=== Problem to work on ===
The exercise asks for every line of the data to be reproduced exactly.
-- Dataset extract follows --
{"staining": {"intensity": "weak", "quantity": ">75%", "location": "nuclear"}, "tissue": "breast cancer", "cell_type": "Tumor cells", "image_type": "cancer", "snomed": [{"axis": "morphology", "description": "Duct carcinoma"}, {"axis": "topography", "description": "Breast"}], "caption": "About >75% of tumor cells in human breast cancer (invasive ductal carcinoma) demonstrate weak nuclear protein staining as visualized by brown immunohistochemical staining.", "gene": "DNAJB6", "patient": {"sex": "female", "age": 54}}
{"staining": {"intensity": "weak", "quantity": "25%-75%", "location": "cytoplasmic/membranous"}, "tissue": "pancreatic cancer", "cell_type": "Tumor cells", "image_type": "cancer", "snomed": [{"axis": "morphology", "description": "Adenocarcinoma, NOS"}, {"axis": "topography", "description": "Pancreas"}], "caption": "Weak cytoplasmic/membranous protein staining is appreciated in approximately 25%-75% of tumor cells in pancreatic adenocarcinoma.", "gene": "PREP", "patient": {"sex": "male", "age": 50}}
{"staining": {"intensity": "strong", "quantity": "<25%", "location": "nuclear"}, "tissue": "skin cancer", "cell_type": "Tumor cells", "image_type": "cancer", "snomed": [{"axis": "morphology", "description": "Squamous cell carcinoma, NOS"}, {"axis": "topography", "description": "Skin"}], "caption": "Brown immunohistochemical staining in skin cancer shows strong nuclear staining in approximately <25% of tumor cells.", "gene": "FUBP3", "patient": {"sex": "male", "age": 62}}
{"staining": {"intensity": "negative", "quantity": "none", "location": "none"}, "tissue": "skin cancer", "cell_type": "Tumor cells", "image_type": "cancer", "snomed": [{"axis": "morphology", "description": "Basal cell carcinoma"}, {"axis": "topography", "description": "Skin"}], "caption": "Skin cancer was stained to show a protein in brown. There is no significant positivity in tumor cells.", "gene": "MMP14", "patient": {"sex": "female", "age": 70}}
-- Dataset extract concluded --
=== Answer to this problem ===
{"staining": {"intensity": "weak", "quantity": ">75%", "location": "nuclear"}, "tissue": "breast cancer", "cell_type": "Tumor cells", "image_type": "cancer", "snomed": [{"axis": "morphology", "description": "Duct carcinoma"}, {"axis": "topography", "description": "Breast"}], "caption": "About >75% of tumor cells in human breast cancer (invasive ductal carcinoma) demonstrate weak nuclear protein staining as visualized by brown immunohistochemical staining.", "gene": "DNAJB6", "patient": {"sex": "female", "age": 54}}
{"staining": {"intensity": "weak", "quantity": "25%-75%", "location": "cytoplasmic/membranous"}, "tissue": "pancreatic cancer", "cell_type": "Tumor cells", "image_type": "cancer", "snomed": [{"axis": "morphology", "description": "Adenocarcinoma, NOS"}, {"axis": "topography", "description": "Pancreas"}], "caption": "Weak cytoplasmic/membranous protein staining is appreciated in approximately 25%-75% of tumor cells in pancreatic adenocarcinoma.", "gene": "PREP", "patient": {"sex": "male", "age": 50}}
{"staining": {"intensity": "strong", "quantity": "<25%", "location": "nuclear"}, "tissue": "skin cancer", "cell_type": "Tumor cells", "image_type": "cancer", "snomed": [{"axis": "morphology", "description": "Squamous cell carcinoma, NOS"}, {"axis": "topography", "description": "Skin"}], "caption": "Brown immunohistochemical staining in skin cancer shows strong nuclear staining in approximately <25% of tumor cells.", "gene": "FUBP3", "patient": {"sex": "male", "age": 62}}
{"staining": {"intensity": "negative", "quantity": "none", "location": "none"}, "tissue": "skin cancer", "cell_type": "Tumor cells", "image_type": "cancer", "snomed": [{"axis": "morphology", "description": "Basal cell carcinoma"}, {"axis": "topography", "description": "Skin"}], "caption": "Skin cancer was stained to show a protein in brown. There is no significant positivity in tumor cells.", "gene": "MMP14", "patient": {"sex": "female", "age": 70}}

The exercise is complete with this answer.